Captured on board Discovery, There is a Tide… was the moment for the bridge team to shine. With the help of Book they’re able to escape and mount a rescue mission, whilst Michael does her best Bruce Willis in Nakatomi Plaza rescue attempt, with a real sense of Die Hard in space (which I'm almost certain this is what this episode was pitched as) about this episode. It’s brash. It’s bold. It’s daring, and it works, she’s able to keep the invaders at arm’s length much to the surprise of returning antagonist Zareh, who Tilly left to exile in Far From Home bringing some cunning, calculative energy to the table that sees thing come full circle.

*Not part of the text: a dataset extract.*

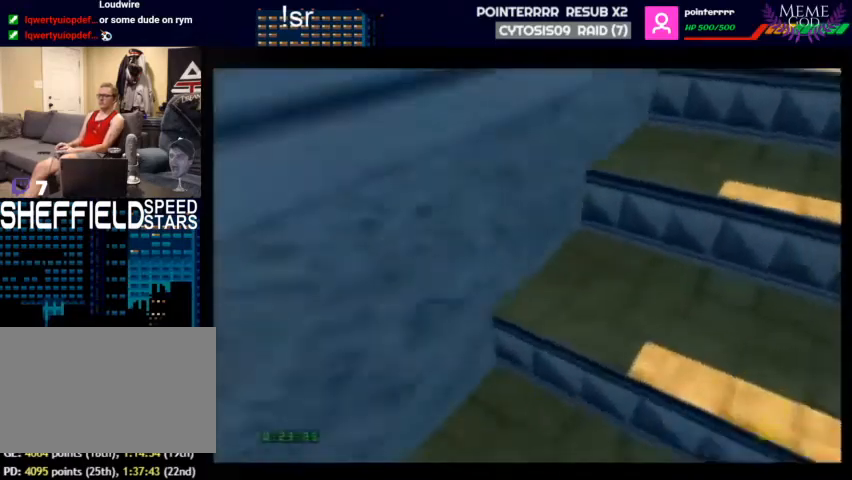
{"buttons": ["C_RIGHT", "C_UP"], "left_stick": "left", "events": []}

There’s enemies on all sides, and this is a crew that needs to stick together.

So, when Michael decides to do it alone again and get Stamets out of the Discovery sacrificing the ability of the ship’s space-travel jumping abilities, it’s a shock to the system with Stamets who pleads with her not to save him. He’s developed a strong connection with Adira enough to view them as a child, and with Hugh and Saru stranded behind on a planet with time running out for their survival chances, the stakes are higher than ever. It’s unlikely that all three major characters will die in the finale, but of course it ups their stakes remarkably high, putting the characters out of the comfort zones and creating further divisions between the groups. There’s a reason the finale is called That Hope Is You (2), we’re back in a similar situation to where we were in Season 2. And from Stamets’ perspective, not much has changed for Michael. When the two next meet, expect there to be a division of opinion – especially if in the unlikeliest of circumstances, we lose Hugh or Adira next episode. Even if we lose Saru, especially with Discovery’s habit of rotating Captains each season, it’s going to leave a mark. I hope we don’t, though – Saru is a strong contender for my favourite character on this show and there's a lot of room for continiued development into Season 4.

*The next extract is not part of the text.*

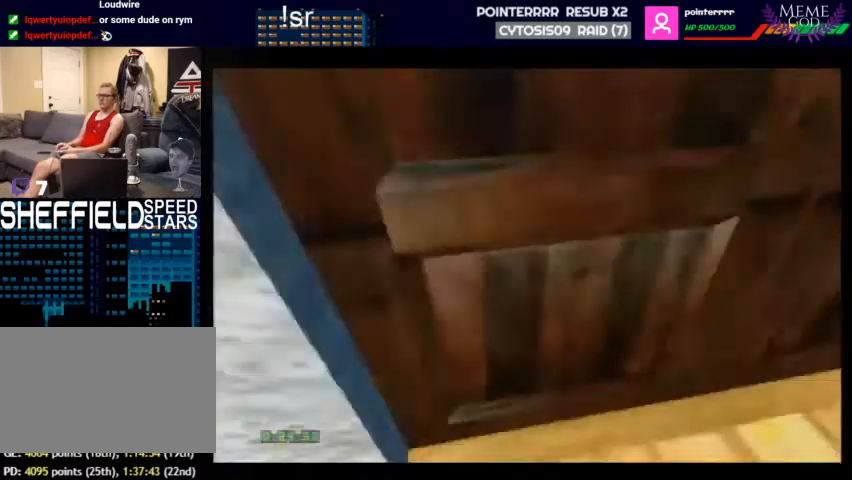
{"buttons": ["C_RIGHT", "C_UP"], "left_stick": "right", "events": [[367, "left_stick", "right"]]}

The welcome return of Star Trek veteran Kenneth Mitchell as Emerald Chains scientist Aurellio gave us a chance to see a human side of Stamets before this moment however with the two bonding over their mutual interest in science and opera. Stamets is quick to dismantle Aurellio’s belief in Osyraa, showcasing him at his biggest strength right before the confrontation with Michael. It’s a culmination of everything Stamets’ arc has been building towards all season in terms of character development, and to see it payoff is quite something. Anthony Rapp is the real standout here, putting in a singular best performance and probably the strongest individual performance of the season. “I believe she is more than she appears to be but she’s also everything she appears to be,” is a hell of a speech and could prove to be character defining in the finale, for Aurellio as well as Stamets.

I do feel like the episode at times felt like it was noticeable in its “middle act” set-up mode without any immediate resolution, but it does a fantastic job at upping the stakes for the finale. The character moments worked great, as did the action, even if I can’t help but feel like this was designed to work more when binged in conjunction with both episodes before and prior to this. Also of note, we lost the underutilised Ryn here, whose character sacrifice proved to be a big defining moment and an appropriate sent-off to his arc. At the same time, whilst I could have used another episode with Osyraa, maybe something that explored her on her home turf a bit more, the conflict that we got between her and Vance was one of the highlights of a pretty excellent episode. It feels like an important distinction this time out that Vance is not the leader of the civilians, and I wonder if we’ll learn more about them either in the finale or next season. Maybe we could even in the unlikeliest of circumstances, get a surprise cameo? I mean, Riker is so far two for two in both Lower Decks and Picard. There's no way he's not showing up in the finale at this point in some form or another, especially with Jonathan Frakes' involvement in this series behind the camera.